The three payments advanced this month are part of a backlog of wrongful conviction cases currently being settled by the state of Connecticut. The full state legislature may decide to take up the settlements and approve them. However, once the claims commissioner files the report with the state’s judiciary committee, it is ratified after 45 days, whether or not the legislature chooses to act on the settlement, Winfield told CNN.

The backlog is due to claims not being processed in the past, said State Rep.
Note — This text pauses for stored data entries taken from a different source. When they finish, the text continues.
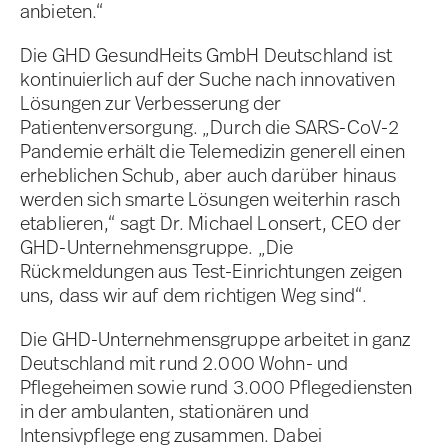
anbieten.“
Die GHD GesundHeits GmbH Deutschland ist
kontinuierlich auf der Suche nach innovativen
Lösungen zur Verbesserung der
Patientenversorgung. „Durch die SARS-CoV-2
Pandemie erhält die Telemedizin generell einen
erheblichen Schub, aber auch darüber hinaus
werden sich smarte Lösungen weiterhin rasch
etablieren,“ sagt Dr. Michael Lonsert, CEO der
GHD-Unternehmensgruppe. „Die
Rückmeldungen aus Test-Einrichtungen zeigen
uns, dass wir auf dem richtigen Weg sind“.
Die GHD-Unternehmensgruppe arbeitet in ganz
Deutschland mit rund 2.000 Wohn- und
Pflegeheimen sowie rund 3.000 Pflegediensten
in der ambulanten, stationären und
Intensivpflege eng zusammen. Dabei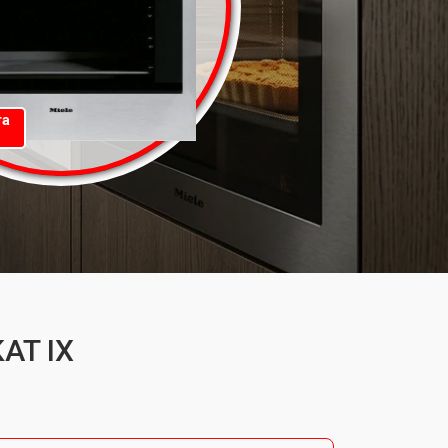
та
AT IX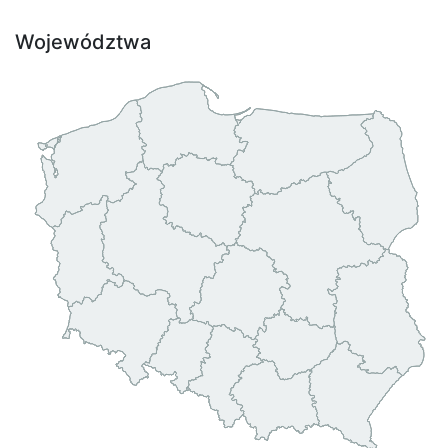
Województwa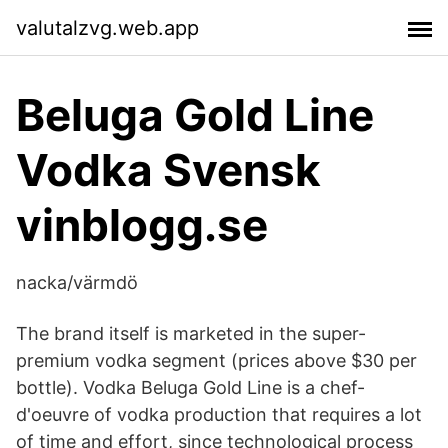
valutalzvg.web.app
Beluga Gold Line
Vodka Svensk
vinblogg.se
nacka/värmdö
The brand itself is marketed in the super-
premium vodka segment (prices above $30 per
bottle). Vodka Beluga Gold Line is a chef-
d'oeuvre of vodka production that requires a lot
of time and effort, since technological process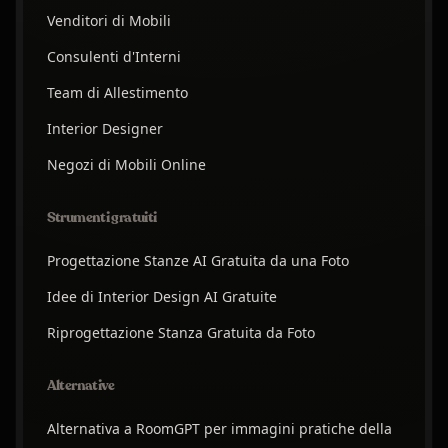
Venditori di Mobili
Consulenti d'Interni
Team di Allestimento
Interior Designer
Negozi di Mobili Online
Strumenti gratuiti
Progettazione Stanze AI Gratuita da una Foto
Idee di Interior Design AI Gratuite
Riprogettazione Stanza Gratuita da Foto
Alternative
Alternativa a RoomGPT per immagini pratiche della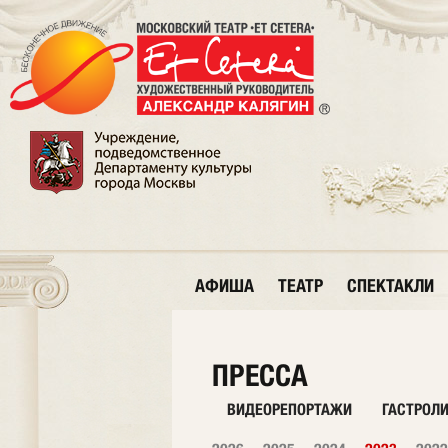
АФИША
ТЕАТР
СПЕКТАКЛИ
ПРЕССА
ВИДЕОРЕПОРТАЖИ
ГАСТРОЛ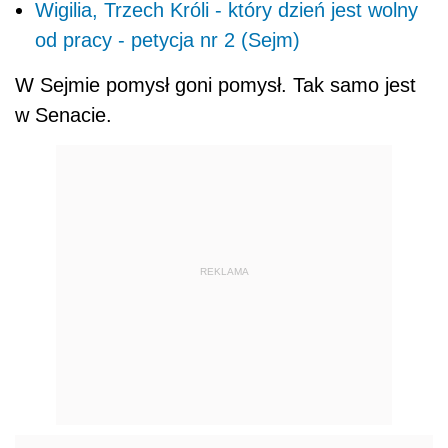
Wigilia, Trzech Króli - który dzień jest wolny
od pracy - petycja nr 2 (Sejm)
W Sejmie pomysł goni pomysł. Tak samo jest
w Senacie.
REKLAMA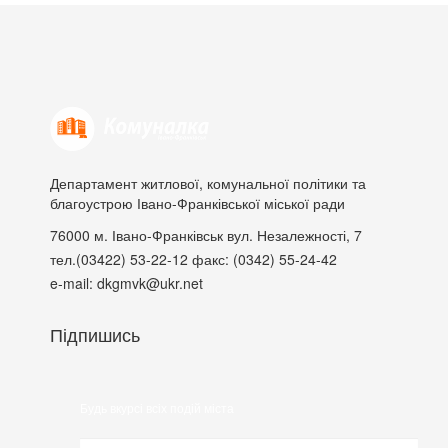
Департамент житлової, комунальної політики та
благоустрою Івано-Франківської міської ради
76000
м. Івано-Франківськ
вул. Незалежності, 7
тел.(03422) 53-22-12
факс: (0342) 55-24-42
e-mail: dkgmvk@ukr.net
Підпишись
Будь вкурсі всіх подій міста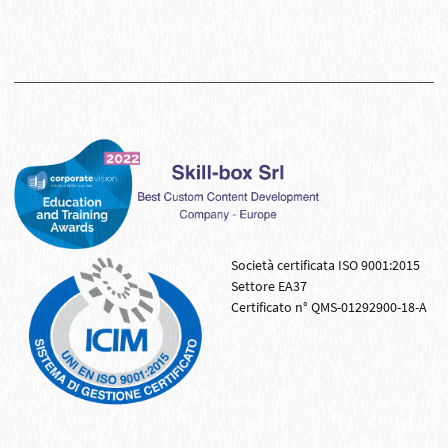
Società certificata ISO 9001:2015
Settore EA37
Certificato n° QMS-01292900-18-A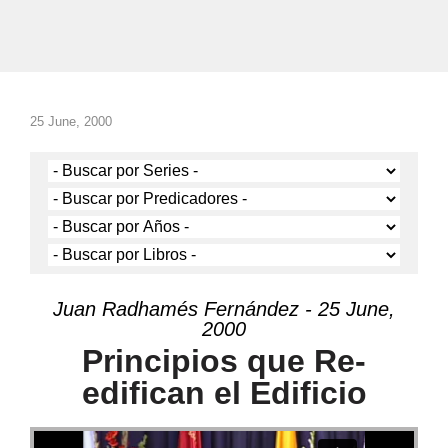
25 June, 2000
Juan Radhamés Fernández - 25 June,
2000
Principios que Re-
edifican el Edificio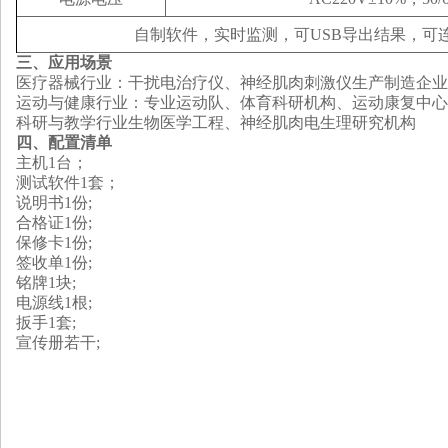
自制软件，实时监测，可USB导出结果，可
三、应用场景
医疗器械行业：干扰电治疗仪、神经肌肉刺激仪生产制造企业
运动与健康行业
：专业运动队、体育科研机构、运动康复中心
科研与教学行业生物医学工程、神经肌肉电生理研究机构
四、配置清单
主机1台；
测试软件1套；
说明书1份;
合格证1份;
保修卡1份;
签收单1份;
铭牌1块;
电源线1根;
扳手1套;
宣传册若干;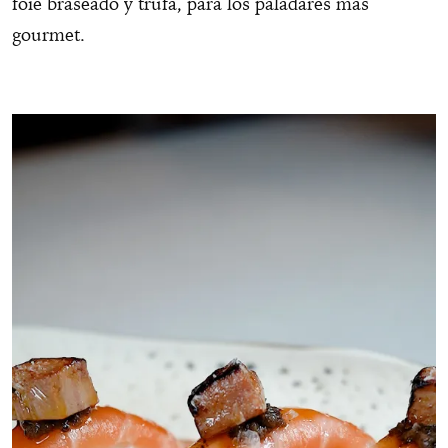
foie braseado y trufa, para los paladares más
gourmet.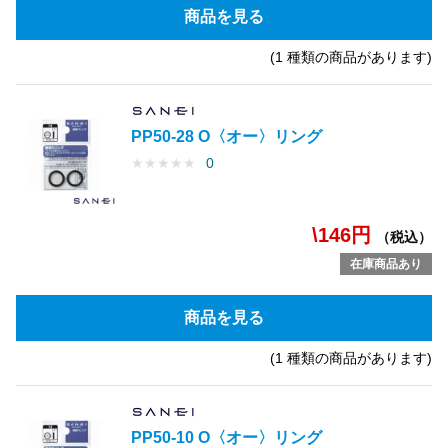
商品を見る
(1 種類の商品があります)
PP50-28 O〈オー〉リング
★
★
★
★
★
0
\146円
（税込）
在庫商品あり
商品を見る
(1 種類の商品があります)
PP50-10 O〈オー〉リング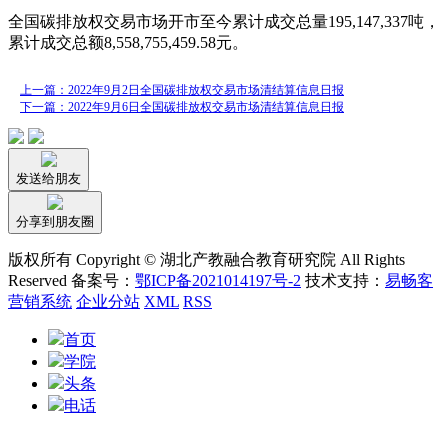
全国碳排放权交易市场开市至今累计成交总量195,147,337吨，
累计成交总额8,558,755,459.58元。
上一篇：2022年9月2日全国碳排放权交易市场清结算信息日报
下一篇：2022年9月6日全国碳排放权交易市场清结算信息日报
发送给朋友
分享到朋友圈
版权所有 Copyright © 湖北产教融合教育研究院 All Rights
Reserved 备案号：
鄂ICP备2021014197号-2
技术支持：
易畅客
营销系统
企业分站
XML
RSS
首页
学院
头条
电话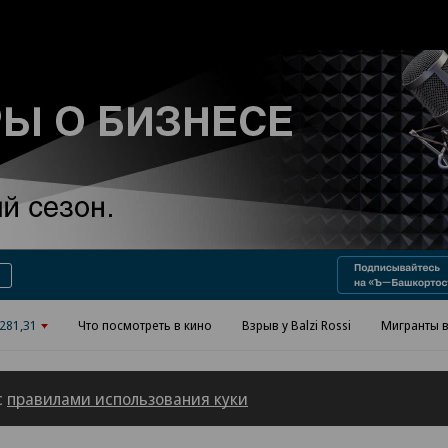
Реклама в «Ъ» www.kommersant.ru/ad
281,31
Что посмотреть в кино
Взрыв у Balzi Rossi
Мигранты в
с
правилами использования куки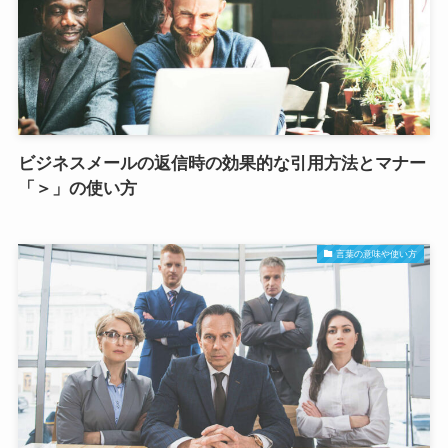
ビジネスメールの返信時の効果的な引用方法とマナー
「＞」の使い方
言葉の意味や使い方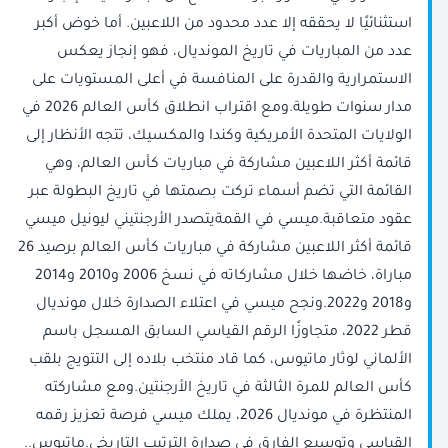
استثنائيًا لا يحققه إلا عدد محدود من اللاعبين. أما خوض أكبر
عدد من المباريات في تاريخ المونديال، فهو إنجاز يعكس
الاستمرارية والقدرة على المنافسة في أعلى المستويات على
مدار سنوات طويلة.ومع اقتراب انطلاق كأس العالم 2026 في
الولايات المتحدة الأمريكية وكندا والمكسيك، تتجه الأنظار إلى
قائمة أكثر اللاعبين مشاركة في مباريات كأس العالم، وهي
القائمة التي تضم أسماء تركت بصمتها في تاريخ البطولة عبر
عقود متعاقبة.ميسي في القمةيتصدر الأرجنتيني ليونيل ميسي
قائمة أكثر اللاعبين مشاركة في مباريات كأس العالم برصيد 26
مباراة، خاضها خلال مشاركاته في نسخ 2006 و2010 و2014
و2018 و2022.ونجح ميسي في اعتلاء الصدارة خلال مونديال
قطر 2022، متجاوزًا الرقم القياسي السابق المسجل باسم
الألماني لوثار ماتيوس، كما قاد منتخب بلاده إلى التتويج بلقب
كأس العالم للمرة الثالثة في تاريخ الأرجنتين.ومع مشاركته
المنتظرة في مونديال 2026، يملك ميسي فرصة تعزيز رقمه
القياسي وتوسيع الفارق في صدارة الترتيب التاريخي.ماتيوس..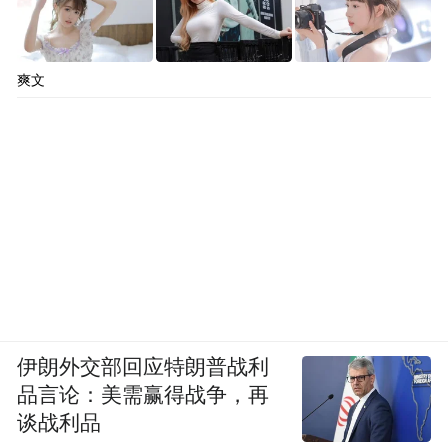
爽文
伊朗外交部回应特朗普战利
品言论：美需赢得战争，再
谈战利品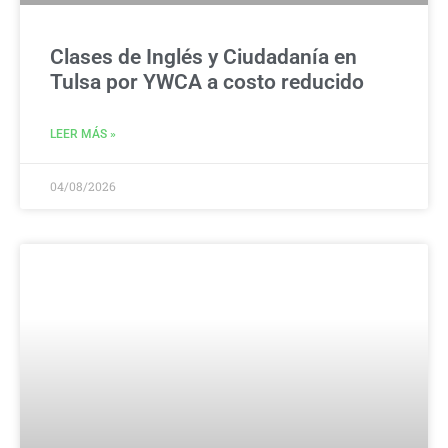
Clases de Inglés y Ciudadanía en
Tulsa por YWCA a costo reducido
LEER MÁS »
04/08/2026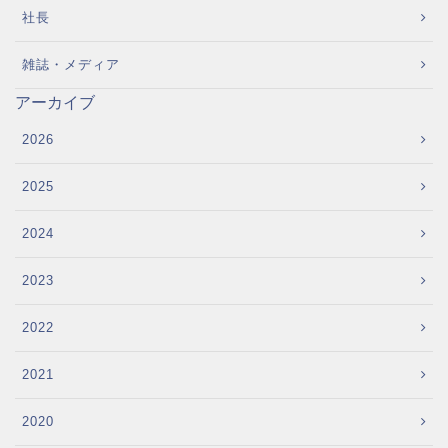
社長
雑誌・メディア
アーカイブ
2026
2025
2024
2023
2022
2021
2020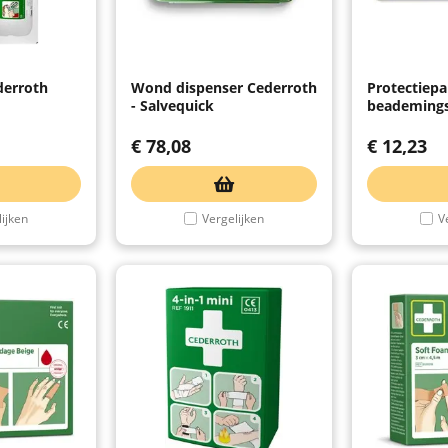
erroth
Wond dispenser Cederroth
Protectiep
- Salvequick
beademing
€
78,08
€
12,23
ijken
Vergelijken
V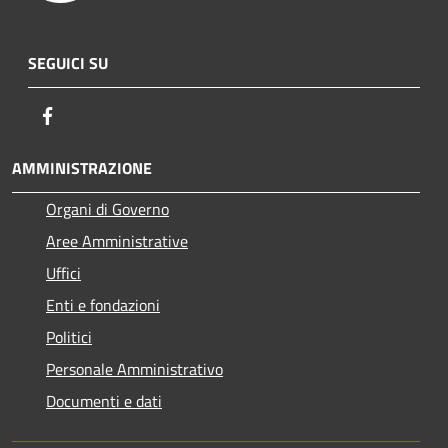
SEGUICI SU
Facebook
AMMINISTRAZIONE
Organi di Governo
Aree Amministrative
Uffici
Enti e fondazioni
Politici
Personale Amministrativo
Documenti e dati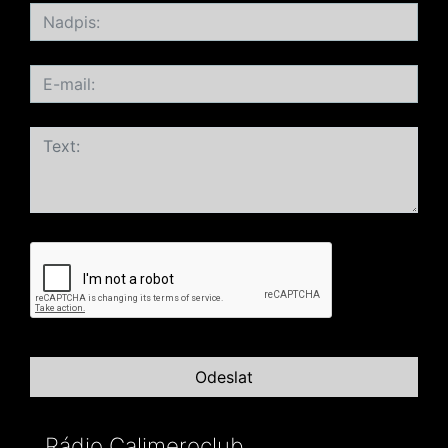
Rádio Calimeroclub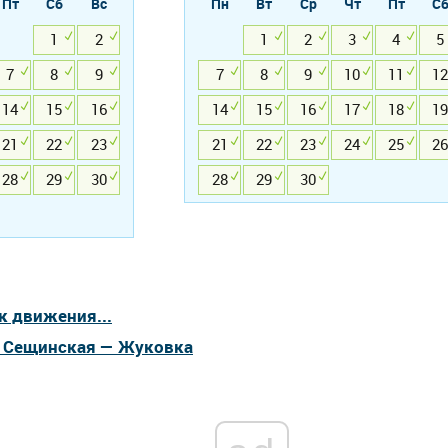
Пт
Сб
Вс
Пн
Вт
Ср
Чт
Пт
С
1
2
1
2
3
4
5
7
8
9
7
8
9
10
11
12
14
15
16
14
15
16
17
18
19
21
22
23
21
22
23
24
25
26
28
29
30
28
29
30
к движения...
а Сещинская — Жуковка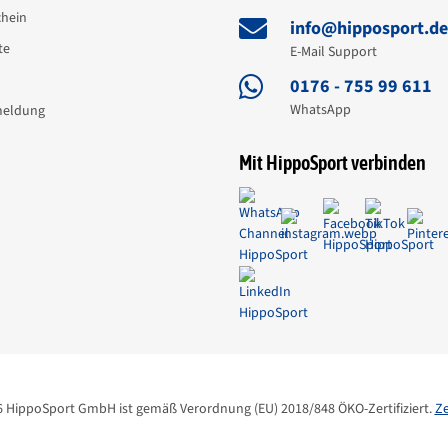
hein
info@hipposport.d
te
E-Mail Support
0176 - 755 99 611
WhatsApp
meldung
Mit HippoSport verbinden
6 HippoSport GmbH ist gemäß Verordnung (EU) 2018/848 ÖKO-Zertifiziert.
Ze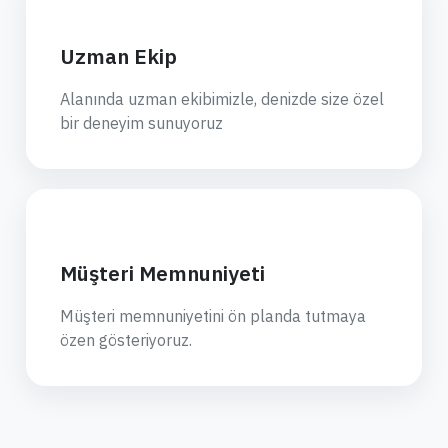
Uzman Ekip
Alanında uzman ekibimizle, denizde size özel
bir deneyim sunuyoruz
Müşteri Memnuniyeti
Müşteri memnuniyetini ön planda tutmaya
özen gösteriyoruz.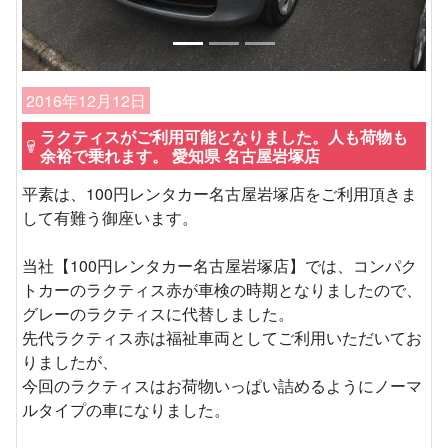
2016年12月12日
ラクティスがご利用可能となりました。人も荷物も
余裕で乗れます。 愛知県 名古屋岩塚店
平素は、100円レンタカー名古屋岩塚店をご利用頂きま
して有難う御座います。
当社【100円レンタカー名古屋岩塚店】では、コンパク
トカーのラクティス赤が車検の時期となりましたので、
グレーのラクティスに代替しました。
先代ラクティス赤は福祉車両としてご利用いただいてお
りましたが、
今回のラクティスはお荷物いっぱい詰めるようにノーマ
ルタイプの車になりました。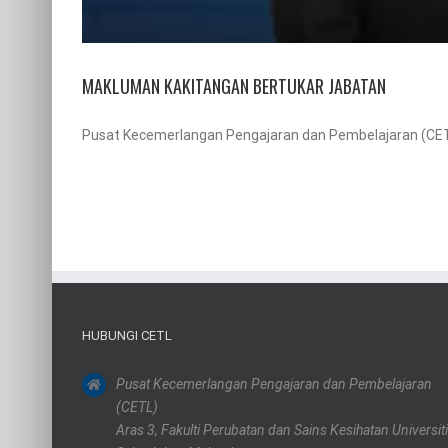
MAKLUMAN KAKITANGAN BERTUKAR JABATAN
Pusat Kecemerlangan Pengajaran dan Pembelajaran (CETL)
HUBUNGI CETL
Pusat Kecemerlangan Pengajaran dan Pembelajaran
(CETL)
Aras 3, Fakulti Perubatan dan Sains Kesihatan Universiti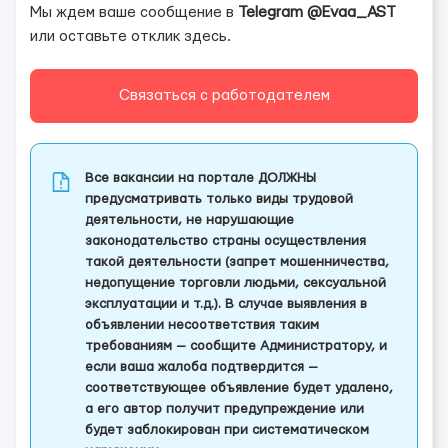
Мы ждем ваше сообщение в
Telegram @Evaa_AST
или оставьте отклик здесь.
Связаться с работодателем
Все вакансии на портале ДОЛЖНЫ
предусматривать только виды трудовой
деятельности, не нарушающие
законодательство страны осуществления
такой деятельности (запрет мошенничества,
недопущение торговли людьми, сексуальной
эксплуатации и т.д.). В случае выявления в
объявлении несоответствия таким
требованиям — сообщите Администратору, и
если ваша жалоба подтвердится —
соответствующее объявление будет удалено,
а его автор получит предупреждение или
будет заблокирован при систематическом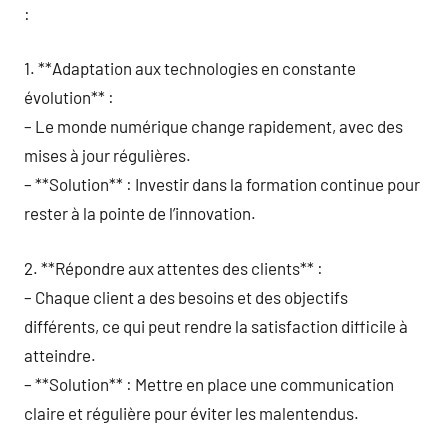
:
1. **Adaptation aux technologies en constante
évolution** :
– Le monde numérique change rapidement, avec des
mises à jour régulières.
– **Solution** : Investir dans la formation continue pour
rester à la pointe de l’innovation.
2. **Répondre aux attentes des clients** :
– Chaque client a des besoins et des objectifs
différents, ce qui peut rendre la satisfaction difficile à
atteindre.
– **Solution** : Mettre en place une communication
claire et régulière pour éviter les malentendus.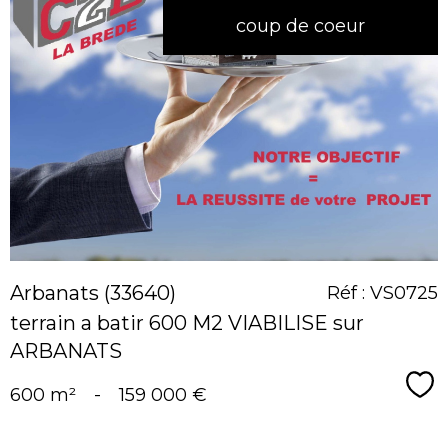
coup de coeur
voir le
bien
Arbanats (33640)
Réf : VS0725
terrain a batir 600 M2 VIABILISE sur
ARBANATS
Sé
600 m²
-
159 000 €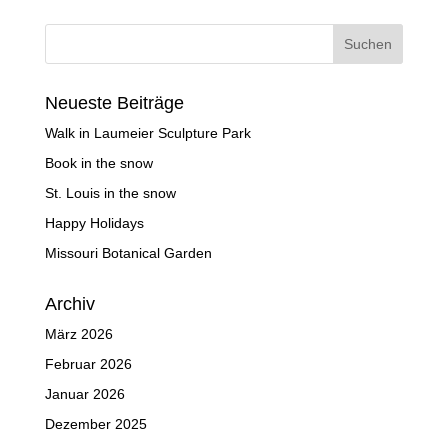
Neueste Beiträge
Walk in Laumeier Sculpture Park
Book in the snow
St. Louis in the snow
Happy Holidays
Missouri Botanical Garden
Archiv
März 2026
Februar 2026
Januar 2026
Dezember 2025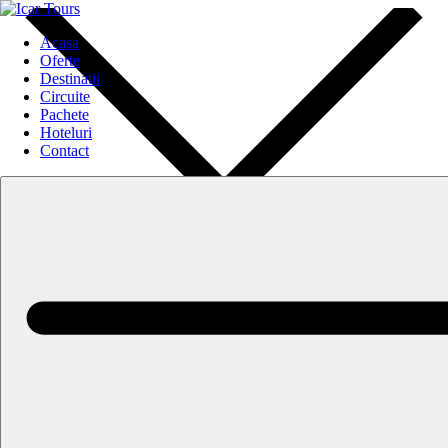
Acasa
Oferte
Destinatii
Circuite
Pachete
Hoteluri
Contact
Acasa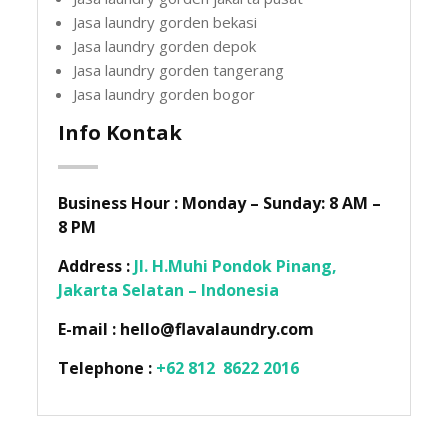
Jasa laundry gorden bekasi
Jasa laundry gorden depok
Jasa laundry gorden tangerang
Jasa laundry gorden bogor
Info Kontak
Business Hour :
Monday – Sunday: 8 AM –
8 PM
Address :
Jl. H.Muhi Pondok Pinang,
Jakarta Selatan – Indonesia
E-mail :
hello@flavalaundry.com
Telephone :
+62 812 8622 2016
Craig Fishbein, the Republican ranking member of the legislature’s judiciary committee.

“I do not expect in coming years that’s we’re going to have anything like what we saw [this month],” he told CNN.

The state legislature on February 14 also considered the wrongful incarceration payments of five other Connecticut residents but decided to remand the cases back to the state’s Claims Commissioner, Robert Shea, Jr., to determine their eligibility under state law.

The eight cases represented the largest dollar amount and number of people to come before the state legislature for wrongful conviction claims since the state created the statute in 2008, according to Winfield.

Connecticut first passed wrongful conviction settlement laws in 2008. Then it updated them in 2016 to make the bar for receiving a payment higher by requiring a recorded act of malfeasance by a government official or proof of innocence.

In 2024, the legislature voted to change the wording of the statute to include those released due to “grounds consistent with innocence.”

Wrongful convictions do not affect all Americans equally.

There have been persistent racial disparities among wrongful convictions across the nation, with innocent Black people about 7.5 times more likely to be convicted of murder than innocent White people, according to a 2022 report from the National Registry of Exonerations, which archives all known exonerations in the US since 1989.

Nearly 60% of people the Innocence Project has helped to free or exonerate since 1992 are Black, according to the nonprofit legal organization.

While his father didn’t live to see him exonerated, Jackson hopes he can keep his father’s legacy alive with his newfound freedom.

“Unfortunately, [my dad] never was able to see me released, but, you know, he’s up there and seeing what I’m doing now,” Jackson said. “I have two daughters that he never met and I’m gonna keep the legacy going for them — they’re Jacksons, like my father.”